▶ **EXERCISE**
Word for word, copy the entire listing below, but do not carry over any pictures.

- - - -

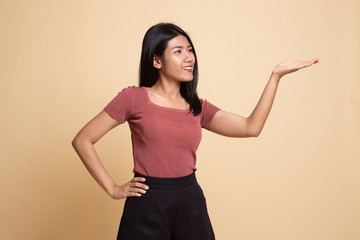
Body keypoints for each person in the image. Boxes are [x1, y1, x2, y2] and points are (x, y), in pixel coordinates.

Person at [72, 23, 319, 240]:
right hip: (148, 203)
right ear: (157, 61)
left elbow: (251, 127)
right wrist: (113, 188)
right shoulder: (133, 98)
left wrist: (275, 77)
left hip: (190, 202)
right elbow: (83, 140)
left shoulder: (198, 107)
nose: (189, 57)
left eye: (190, 50)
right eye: (178, 51)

- - - -

▶ **EXERCISE OUTPUT**
Body keypoints for each person in the image. Boxes are [x1, y1, x2, y2] and points are (x, y), in pixel coordinates.

Person at [72, 23, 319, 240]:
right hip: (148, 203)
right ear: (157, 61)
left elbow: (251, 127)
right wrist: (113, 188)
right shoulder: (133, 98)
left wrist: (275, 77)
left hip: (190, 202)
right elbow: (83, 140)
left shoulder: (198, 107)
nose: (189, 57)
left eye: (190, 50)
right eye: (178, 51)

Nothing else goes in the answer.